“Tem sido mistificador o atuante lobby de juízes e procuradores no Congresso. O argumento absurdo é o seguinte: dizer que o corte dos supersalários é retaliação da classe política ao combate à corrupção”.
Cármen Lúcia e Janot não podem se omitir sobre supersalários
Magistrados e procuradores fazem lobby por ilegalidade vergonhosa
Por Kennedy Alencar
É fundamental que o debate para limitar supersalários não perca fôlego em 2017. O Senado aprovou três projetos nesse sentido. A Câmara deveria referendá-los.
Mas há obstáculos. Os maiores defensores dos supersalários são os presidentes de organizações de representação da magistratura e do Ministério Público. O argumento que utilizam para justificar vencimentos acima do teto é tratar esses valores adicionais como verbas indenizatórias.
Por exemplo, como se fosse um almoço de trabalho no qual se apresenta a conta para empresa. Em Brasília, é comum juiz ter casa e receber auxíliio-moradia. Há também um festival de diárias de viagem. Em resumo, o que seria expecional, uma exceção, virou regra e farra salarial.
São inúmeros os auxílios e vales de ajuda para moradia, educação, saúde, creche. A senadora Kátia Abreu (PMDB-TO), que tem feito um bom trabalho ao debater regras a fim de que haja respeito ao teto constitucional, leu no Senado um lista enorme desses chamados penduricalhos. Ora, eles são salários indiretos.
Também é preciso pôr fim ao efeito cascata quando há aumento do vencimento de um ministro do Supremo Tribunal Federal e isso tem impacto sobre o salário de desembargadores e juízes estaduais. No Judiciário e no Ministério Público, é bastante comum ultrapassar o teto constitucional.
Tem sido mistificador o atuante lobby de juízes e procuradores no Congresso. O argumento absurdo é o seguinte: dizer que o corte dos supersalários é retaliação da classe política ao combate à corrupção.
É inacreditável que quem acusa em nome da lei, como procuradores e promotores, e quem aplica a lei, como os magistrados, invoquem um argumento dessa natureza. A apropriação indevida de recursos públicos, por meio de penduricalhos que foram sendo criados ao longo de décadas, é uma forma de corrupção.
Não dá para propor combate à corrupção dos outros e preservar a própria corrupção. A Constituição Federal é clara. Tem havido um desrespeito à lei. É ilegal. Ponto.

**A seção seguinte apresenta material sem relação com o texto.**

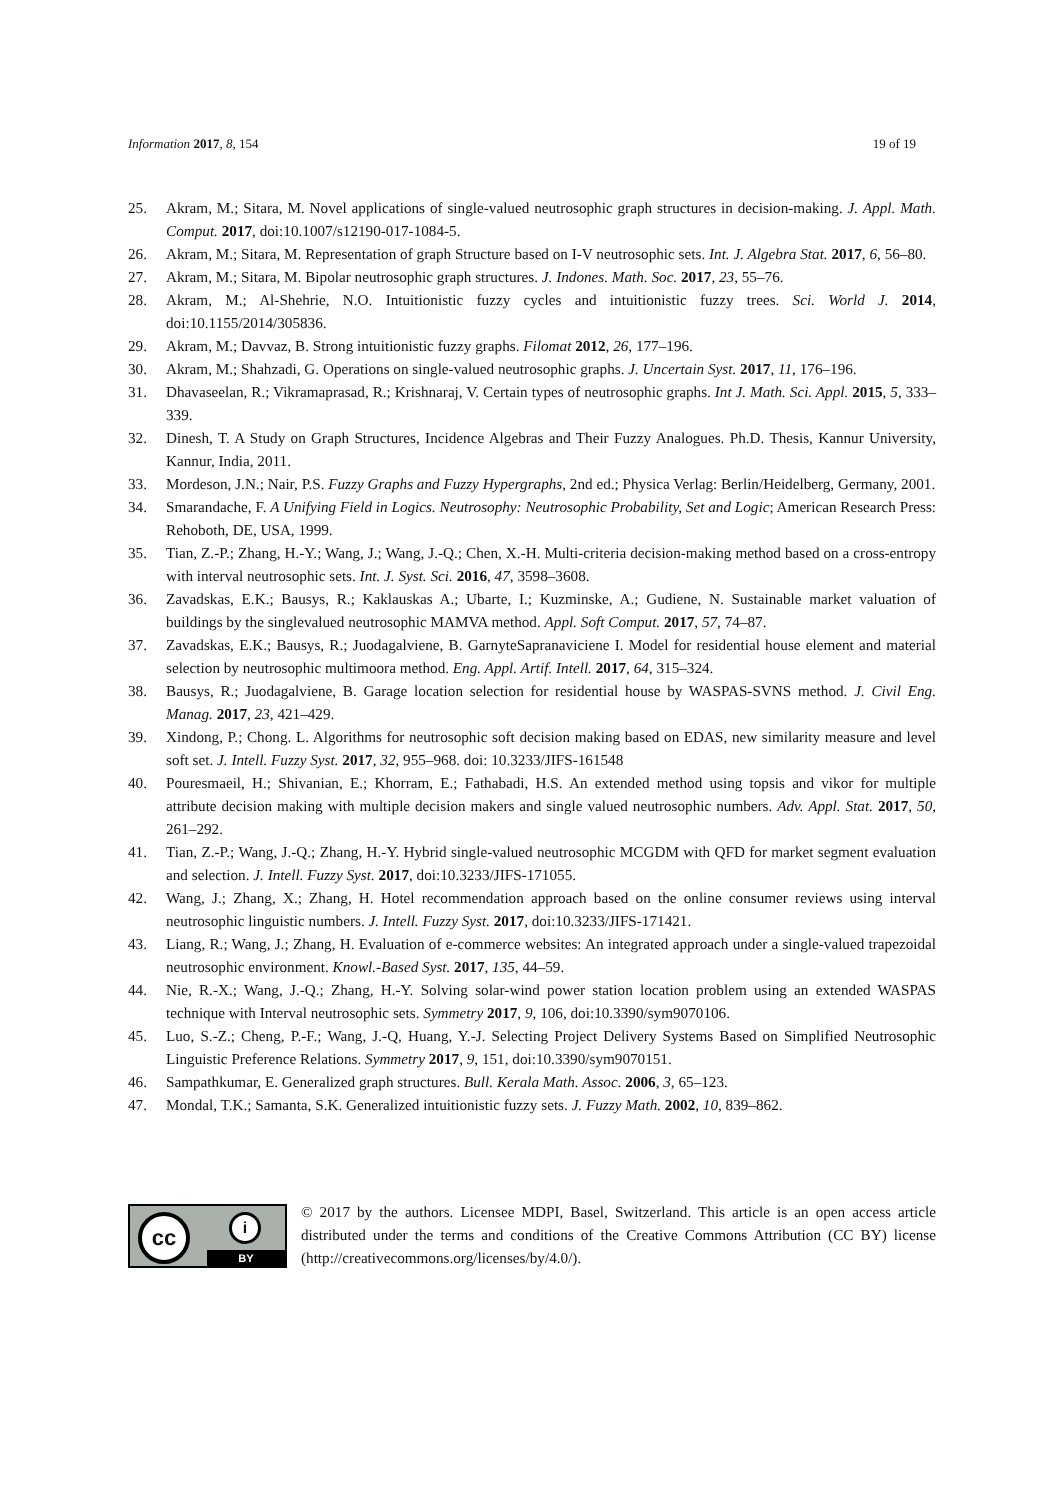Information 2017, 8, 154 19 of 19
25. Akram, M.; Sitara, M. Novel applications of single-valued neutrosophic graph structures in decision-making. J. Appl. Math. Comput. 2017, doi:10.1007/s12190-017-1084-5.
26. Akram, M.; Sitara, M. Representation of graph Structure based on I-V neutrosophic sets. Int. J. Algebra Stat. 2017, 6, 56–80.
27. Akram, M.; Sitara, M. Bipolar neutrosophic graph structures. J. Indones. Math. Soc. 2017, 23, 55–76.
28. Akram, M.; Al-Shehrie, N.O. Intuitionistic fuzzy cycles and intuitionistic fuzzy trees. Sci. World J. 2014, doi:10.1155/2014/305836.
29. Akram, M.; Davvaz, B. Strong intuitionistic fuzzy graphs. Filomat 2012, 26, 177–196.
30. Akram, M.; Shahzadi, G. Operations on single-valued neutrosophic graphs. J. Uncertain Syst. 2017, 11, 176–196.
31. Dhavaseelan, R.; Vikramaprasad, R.; Krishnaraj, V. Certain types of neutrosophic graphs. Int J. Math. Sci. Appl. 2015, 5, 333–339.
32. Dinesh, T. A Study on Graph Structures, Incidence Algebras and Their Fuzzy Analogues. Ph.D. Thesis, Kannur University, Kannur, India, 2011.
33. Mordeson, J.N.; Nair, P.S. Fuzzy Graphs and Fuzzy Hypergraphs, 2nd ed.; Physica Verlag: Berlin/Heidelberg, Germany, 2001.
34. Smarandache, F. A Unifying Field in Logics. Neutrosophy: Neutrosophic Probability, Set and Logic; American Research Press: Rehoboth, DE, USA, 1999.
35. Tian, Z.-P.; Zhang, H.-Y.; Wang, J.; Wang, J.-Q.; Chen, X.-H. Multi-criteria decision-making method based on a cross-entropy with interval neutrosophic sets. Int. J. Syst. Sci. 2016, 47, 3598–3608.
36. Zavadskas, E.K.; Bausys, R.; Kaklauskas A.; Ubarte, I.; Kuzminske, A.; Gudiene, N. Sustainable market valuation of buildings by the singlevalued neutrosophic MAMVA method. Appl. Soft Comput. 2017, 57, 74–87.
37. Zavadskas, E.K.; Bausys, R.; Juodagalviene, B. GarnyteSapranaviciene I. Model for residential house element and material selection by neutrosophic multimoora method. Eng. Appl. Artif. Intell. 2017, 64, 315–324.
38. Bausys, R.; Juodagalviene, B. Garage location selection for residential house by WASPAS-SVNS method. J. Civil Eng. Manag. 2017, 23, 421–429.
39. Xindong, P.; Chong. L. Algorithms for neutrosophic soft decision making based on EDAS, new similarity measure and level soft set. J. Intell. Fuzzy Syst. 2017, 32, 955–968. doi: 10.3233/JIFS-161548
40. Pouresmaeil, H.; Shivanian, E.; Khorram, E.; Fathabadi, H.S. An extended method using topsis and vikor for multiple attribute decision making with multiple decision makers and single valued neutrosophic numbers. Adv. Appl. Stat. 2017, 50, 261–292.
41. Tian, Z.-P.; Wang, J.-Q.; Zhang, H.-Y. Hybrid single-valued neutrosophic MCGDM with QFD for market segment evaluation and selection. J. Intell. Fuzzy Syst. 2017, doi:10.3233/JIFS-171055.
42. Wang, J.; Zhang, X.; Zhang, H. Hotel recommendation approach based on the online consumer reviews using interval neutrosophic linguistic numbers. J. Intell. Fuzzy Syst. 2017, doi:10.3233/JIFS-171421.
43. Liang, R.; Wang, J.; Zhang, H. Evaluation of e-commerce websites: An integrated approach under a single-valued trapezoidal neutrosophic environment. Knowl.-Based Syst. 2017, 135, 44–59.
44. Nie, R.-X.; Wang, J.-Q.; Zhang, H.-Y. Solving solar-wind power station location problem using an extended WASPAS technique with Interval neutrosophic sets. Symmetry 2017, 9, 106, doi:10.3390/sym9070106.
45. Luo, S.-Z.; Cheng, P.-F.; Wang, J.-Q, Huang, Y.-J. Selecting Project Delivery Systems Based on Simplified Neutrosophic Linguistic Preference Relations. Symmetry 2017, 9, 151, doi:10.3390/sym9070151.
46. Sampathkumar, E. Generalized graph structures. Bull. Kerala Math. Assoc. 2006, 3, 65–123.
47. Mondal, T.K.; Samanta, S.K. Generalized intuitionistic fuzzy sets. J. Fuzzy Math. 2002, 10, 839–862.
cc i
BY
© 2017 by the authors. Licensee MDPI, Basel, Switzerland. This article is an open access article distributed under the terms and conditions of the Creative Commons Attribution (CC BY) license (http://creativecommons.org/licenses/by/4.0/).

A nova regra orçamentária que será aplicada com a PEC do Teto vai demandar muita discussão sobre onde colocar o dinheiro público. Esse dinheiro dever priorizar as políticas sociais para os mais pobres e os investimentos em infraestrutura. Não deve ser usado para aumentar salários de uma elite do funcionalismo que ganha bem para o padrão mundial e de forma acintosa para o padrão brasileiro.
O Poder Judiciário e o Ministério Público deveriam dar o exemplo numa hora de grave crise econômica e política. Nesse debate, falta maior ação da presidente do Supremo, Cármen Lúcia, e do procurador-geral da República, Rodrigo Janot. Seria importante que tivessem uma atuação pública mais clara a respeito desse assunto. Os dois tratam do tema lateralmente.
Como chefes de suas instituições, eles deveriam se posicionar sobre os projetos aprovados no Senado e que serão votados pela Câmara. Deveriam dizer publicamente o que pensam desses presidentes de organizações de representação da magistratura e do Ministério Público que passaram os últimos dias a defender de forma mais agressiva um privilégio vergonhoso.
Fingir que não estão vendo essa discussão é omissão pura e simples. Vira e mexe, juízes procuradores dizem que o Brasil está mudando. É preciso que eles também mudem.